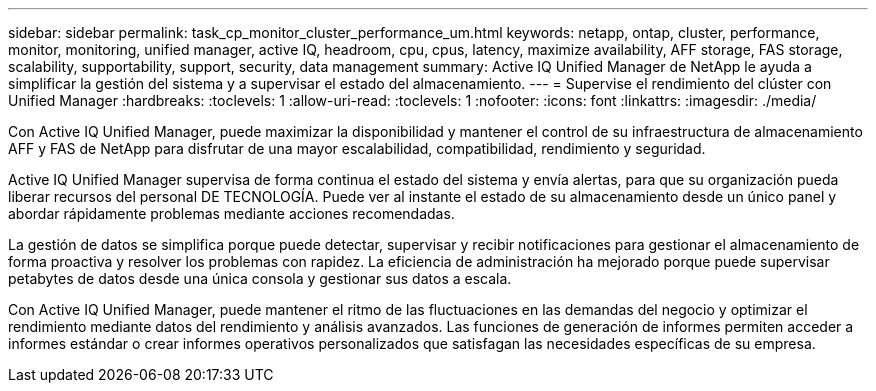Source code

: ---
sidebar: sidebar 
permalink: task_cp_monitor_cluster_performance_um.html 
keywords: netapp, ontap, cluster, performance, monitor, monitoring, unified manager, active IQ, headroom, cpu, cpus, latency, maximize availability, AFF storage, FAS storage, scalability, supportability, support, security, data management 
summary: Active IQ Unified Manager de NetApp le ayuda a simplificar la gestión del sistema y a supervisar el estado del almacenamiento. 
---
= Supervise el rendimiento del clúster con Unified Manager
:hardbreaks:
:toclevels: 1
:allow-uri-read: 
:toclevels: 1
:nofooter: 
:icons: font
:linkattrs: 
:imagesdir: ./media/


[role="lead"]
Con Active IQ Unified Manager, puede maximizar la disponibilidad y mantener el control de su infraestructura de almacenamiento AFF y FAS de NetApp para disfrutar de una mayor escalabilidad, compatibilidad, rendimiento y seguridad.

Active IQ Unified Manager supervisa de forma continua el estado del sistema y envía alertas, para que su organización pueda liberar recursos del personal DE TECNOLOGÍA. Puede ver al instante el estado de su almacenamiento desde un único panel y abordar rápidamente problemas mediante acciones recomendadas.

La gestión de datos se simplifica porque puede detectar, supervisar y recibir notificaciones para gestionar el almacenamiento de forma proactiva y resolver los problemas con rapidez.  La eficiencia de administración ha mejorado porque puede supervisar petabytes de datos desde una única consola y gestionar sus datos a escala.

Con Active IQ Unified Manager, puede mantener el ritmo de las fluctuaciones en las demandas del negocio y optimizar el rendimiento mediante datos del rendimiento y análisis avanzados.  Las funciones de generación de informes permiten acceder a informes estándar o crear informes operativos personalizados que satisfagan las necesidades específicas de su empresa.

Aim of the exercise: When pictures appear in the records above, leave them out and reproduce exactly each line from the first through the line containing "Con Active IQ Unified Manager, puede maximizar", both included.

Solution:
Source code

: ---
sidebar: sidebar 
permalink: task_cp_monitor_cluster_performance_um.html 
keywords: netapp, ontap, cluster, performance, monitor, monitoring, unified manager, active IQ, headroom, cpu, cpus, latency, maximize availability, AFF storage, FAS storage, scalability, supportability, support, security, data management 
summary: Active IQ Unified Manager de NetApp le ayuda a simplificar la gestión del sistema y a supervisar el estado del almacenamiento. 
---
= Supervise el rendimiento del clúster con Unified Manager
:hardbreaks:
:toclevels: 1
:allow-uri-read: 
:toclevels: 1
:nofooter: 
:icons: font
:linkattrs: 
:imagesdir: ./media/


[role="lead"]
Con Active IQ Unified Manager, puede maximizar la disponibilidad y mantener el control de su infraestructura de almacenamiento AFF y FAS de NetApp para disfrutar de una mayor escalabilidad, compatibilidad, rendimiento y seguridad.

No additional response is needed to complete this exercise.